I’m reading this interesting book by Stephen King that is a mix of personal memoir and writing advice. It’s a very interesting book, even if the language is much more colorful than anything you hear in Provo (except while in traffic, that is).
At one point, Stephen King got off on a tangent and described what his muse would look and act like if he were a living, breathing human being. Interestingly enough, he described his muse as a scruffy, disheveled old man who hangs out in basements and grunts more often than he talks.
That got me to thinking: if my muse were a living, breathing human being, what would she/he look like?
First of all, my muse would definitely be female. Even though women’s minds constantly baffle me, my muse helps me to write and understand my female characters a lot better than most of my male characters. Even though the protagonists in both of the novels I’m writing are male, I think I have a preference for female characters.
My muse is about five years younger than me and three thousand years older. She listens to my intellectual inquiries and philosophical dabblings like a younger sister, but is a lot closer to the pulse and rhythm of this world than I have ever been.
She has a soft spot for Homer and the old Greek epics (I suppose that’s right around the time when she got her start at being a muse), but she’s been deeply in love with space epics since the days of Heinlein, Herbert, and Asimov. In fact, her love of the stars must have started sometime back in the days of the Greeks and Romans, because that seems to be the only thing that’s ever on her mind. She’s definitely a night owl and I think she spends her nights stargazing while I’m asleep.

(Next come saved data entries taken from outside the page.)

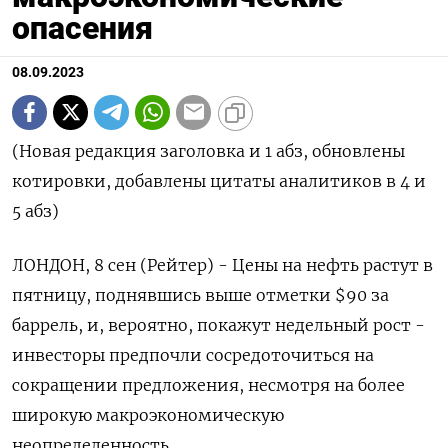
опасения
08.09.2023
(Новая редакция заголовка и 1 абз, обновлены
котировки, добавлены цитаты аналитиков в 4 и
5 абз)
ЛОНДОН, 8 сен (Рейтер) - Цены на нефть растут в
пятницу, поднявшись выше отметки $90 за
баррель, и, вероятно, покажут недельный рост -
инвесторы предпочли сосредоточиться на
сокращении предложения, несмотря на более
широкую макроэкономическую
неопределенность.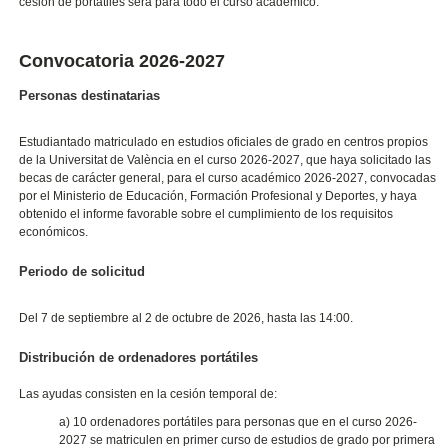
cesión de portátiles será para todo el curso académico.
Convocatoria 2026-2027
Personas destinatarias
Estudiantado matriculado en estudios oficiales de grado en centros propios
de la Universitat de València en el curso 2026-2027, que haya solicitado las
becas de carácter general, para el curso académico 2026-2027, convocadas
por el Ministerio de Educación, Formación Profesional y Deportes, y haya
obtenido el informe favorable sobre el cumplimiento de los requisitos
económicos.
Periodo de solicitud
Del 7 de septiembre al 2 de octubre de 2026, hasta las 14:00.
Distribución de ordenadores portátiles
Las ayudas consisten en la cesión temporal de:
a) 10 ordenadores portátiles para personas que en el curso 2026-
2027 se matriculen en primer curso de estudios de grado por primera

In contrast with my blunt, forward, and sometimes aggressive manner, she doesn’t really speak to me unless she knows that I’m listening. She doesn’t slap me upside the head to get me working, and she usually doesn’t come to me until I’ve been slaving away for at least half an hour. If I choose not to listen to her, she goes away without an argument.
As much as I love to toy with ideas and systems, she likes to touch, taste, see, and smell things directly with her own senses. She’s the kind of person who would take off her shoes to walk barefoot in the grass, even if it makes her late to where she’s going. She’s easily distracted and she never really lets me know where she’s going until we get there. If I listen to her and follow her, however, she almost always leads me someplace worthwhile.
My muse is very mischievous. Her favorite thing is to inconveniently interrupt me when I’m in the middle of something else to give me flashes of inspiration. I can’t tell you how many crazy ideas I’ve had in the middle of class, or a test, or general conference, or some other important thing. She teases me, too; if I don’t write down what she tells me, she won’t tell it to me a second time until I’ve racked my brain and beaten myself up several times.
My muse looks young and innocent, but don’t be deceived. It’s an act. She’s a wanderer who isn’t likely to settle down anytime soon. Blood, violence, battle, and death excite her. She thinks edgy stories are sexy and gleefully urges me to torture and confuse my characters as much as I can. Still, deep down, I think she wants the good to win out in the end, and the evil to be revealed for what it really is.
I have no idea why she came to me or why she stays with me, but she’s faithfully been with me as long as I can remember. Even though she won’t push me, she won’t let me ignore her either, and I know that whatever I do in life, she’ll be there with me. In some ways, that’s quite a burden, but in other ways, it’s very reassuring.